**PASSAGE:**
══════════
All humans begin life as a single cell that divides repeatedly to form two, then four, then eight cells, all the way up to the 26 billion or so that make up a newborn. Tracing how and when those 26 billion cells arise from one zygote is the grand challenge of developmental biology, a field that so far has only been able to capture and analyze snapshots of the development process.
Now, a new method developed by scientists at the Wyss Institute and Harvard Medical School (HMS) brings that task into the realm of possibility using evolving genetic barcodes that record the process of cell division in developing mice, enabling the lineage of every cell in a mouse’s body to be traced back to its single-celled origin.
The research is published today in Science as a First Release article.
“Current lineage-tracking methods can only show snapshots in time, because you have to physically stop the development process to see how the cells look at each stage, almost like looking at individual frames of a motion picture,” said senior author George Church, who is a core faculty member at the Wyss Institute, professor of genetics at HMS, and professor of health sciences and technology at Harvard and MIT. “This barcode recording method allows us to reconstruct the complete history of every mature cell’s development, which is like playing the full motion picture backwards in real time.”
The genetic barcodes are created using a special type of DNA sequence that encodes a modified RNA molecule called a homing guide RNA (hgRNA), which was described in a previous paper. The hgRNA molecules are engineered such that when the enzyme Cas9 (of CRISPR-Cas9 fame) is present, the hgRNA will guide the Cas9 to its own hgRNA sequence in the genome, which Cas9 then cuts. When the cell repairs that cut, it can introduce genetic mutations in the hgRNA sequence, which accumulate over time to create a unique barcode.
The researchers implemented the hgRNA-Cas9 system in mice by creating a “founder mouse” that had 60 different hgRNA sequences scattered throughout its genome. They then crossed the founder mouse with mice that expressed the Cas9 protein, producing zygotes whose hgRNA sequences started being cut and mutated shortly after fertilization.
══════════
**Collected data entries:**
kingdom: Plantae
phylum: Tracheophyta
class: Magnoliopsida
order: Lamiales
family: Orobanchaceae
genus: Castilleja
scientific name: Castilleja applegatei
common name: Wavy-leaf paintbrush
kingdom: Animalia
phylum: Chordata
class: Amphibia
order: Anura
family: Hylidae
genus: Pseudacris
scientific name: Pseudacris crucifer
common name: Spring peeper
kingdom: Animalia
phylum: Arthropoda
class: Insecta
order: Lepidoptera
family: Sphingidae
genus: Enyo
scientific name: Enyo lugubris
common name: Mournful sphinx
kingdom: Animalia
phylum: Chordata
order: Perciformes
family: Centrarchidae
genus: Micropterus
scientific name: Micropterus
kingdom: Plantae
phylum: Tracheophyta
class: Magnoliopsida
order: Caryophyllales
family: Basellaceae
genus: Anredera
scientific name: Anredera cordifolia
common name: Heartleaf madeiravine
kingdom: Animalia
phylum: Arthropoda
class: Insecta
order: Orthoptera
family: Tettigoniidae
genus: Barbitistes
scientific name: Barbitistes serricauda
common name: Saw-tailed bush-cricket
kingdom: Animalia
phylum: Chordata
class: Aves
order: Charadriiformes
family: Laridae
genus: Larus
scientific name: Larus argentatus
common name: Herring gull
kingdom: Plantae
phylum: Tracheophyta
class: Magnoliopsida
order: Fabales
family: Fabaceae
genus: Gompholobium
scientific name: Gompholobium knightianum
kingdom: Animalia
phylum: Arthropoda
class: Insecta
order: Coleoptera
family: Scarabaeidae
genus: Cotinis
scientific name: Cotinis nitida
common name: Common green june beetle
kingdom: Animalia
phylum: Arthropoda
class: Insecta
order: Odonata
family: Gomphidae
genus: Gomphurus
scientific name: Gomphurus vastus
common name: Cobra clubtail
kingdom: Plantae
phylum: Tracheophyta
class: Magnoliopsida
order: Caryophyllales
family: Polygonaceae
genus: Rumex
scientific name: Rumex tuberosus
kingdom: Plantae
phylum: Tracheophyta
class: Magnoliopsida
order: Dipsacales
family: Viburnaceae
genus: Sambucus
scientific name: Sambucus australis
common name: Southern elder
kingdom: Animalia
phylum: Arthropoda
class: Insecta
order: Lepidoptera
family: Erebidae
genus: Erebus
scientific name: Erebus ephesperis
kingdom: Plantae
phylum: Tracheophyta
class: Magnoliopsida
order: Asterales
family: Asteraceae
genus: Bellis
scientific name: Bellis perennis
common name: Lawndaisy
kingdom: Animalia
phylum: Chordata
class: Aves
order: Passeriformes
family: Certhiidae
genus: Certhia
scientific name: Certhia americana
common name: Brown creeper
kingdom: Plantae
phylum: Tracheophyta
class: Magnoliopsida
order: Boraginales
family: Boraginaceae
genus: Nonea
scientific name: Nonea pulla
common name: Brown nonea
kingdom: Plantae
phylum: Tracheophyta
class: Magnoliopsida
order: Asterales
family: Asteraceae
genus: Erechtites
══════════
**TASKS AND EXERCISES:**
(1) According to the article on genetic barcodes in mice, how many different hgRNA sequences did the founder mouse have in its genome?
(2) Edit the part of the barcode article that opens with the words containing "All humans begin" and closes with "First Release article.", changing "snapshots" to "still images".

**SOLUTION LIST:**
(1) 60

(2)
All humans begin life as a single cell that divides repeatedly to form two, then four, then eight cells, all the way up to the 26 billion or so that make up a newborn. Tracing how and when those 26 billion cells arise from one zygote is the grand challenge of developmental biology, a field that so far has only been able to capture and analyze still images of the development process.
Now, a new method developed by scientists at the Wyss Institute and Harvard Medical School (HMS) brings that task into the realm of possibility using evolving genetic barcodes that record the process of cell division in developing mice, enabling the lineage of every cell in a mouse’s body to be traced back to its single-celled origin.
The research is published today in Science as a First Release article.